> [Required action] Below is a block of entries; repeat all of it exactly but omit the pictures.
:::
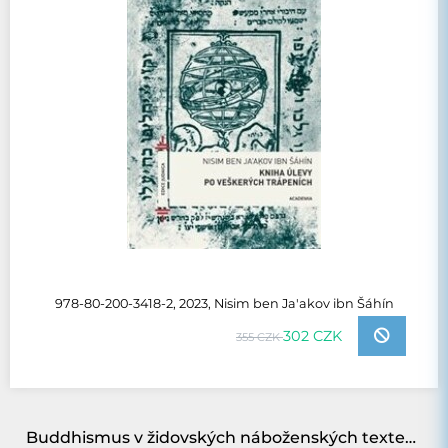
978-80-200-3418-2, 2023, Nisim ben Ja'akov ibn Šáhín
302 CZK
355 CZK
Buddhismus v židovských náboženských textech 18.–21. století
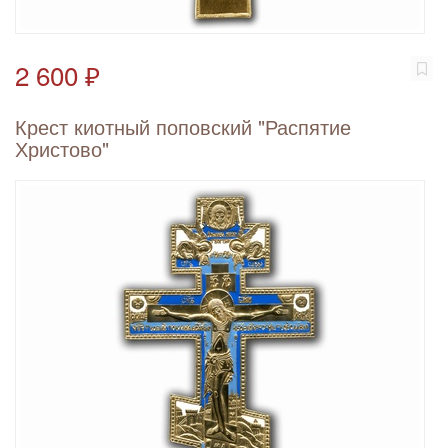
2 600 ₽
Крест киотный поповский "Распятие
Христово"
:::
> [Output of the task]
978-80-200-3418-2, 2023, Nisim ben Ja'akov ibn Šáhín
302 CZK
355 CZK
Buddhismus v židovských náboženských textech 18.–21. století
2 600 ₽
Крест киотный поповский "Распятие
Христово"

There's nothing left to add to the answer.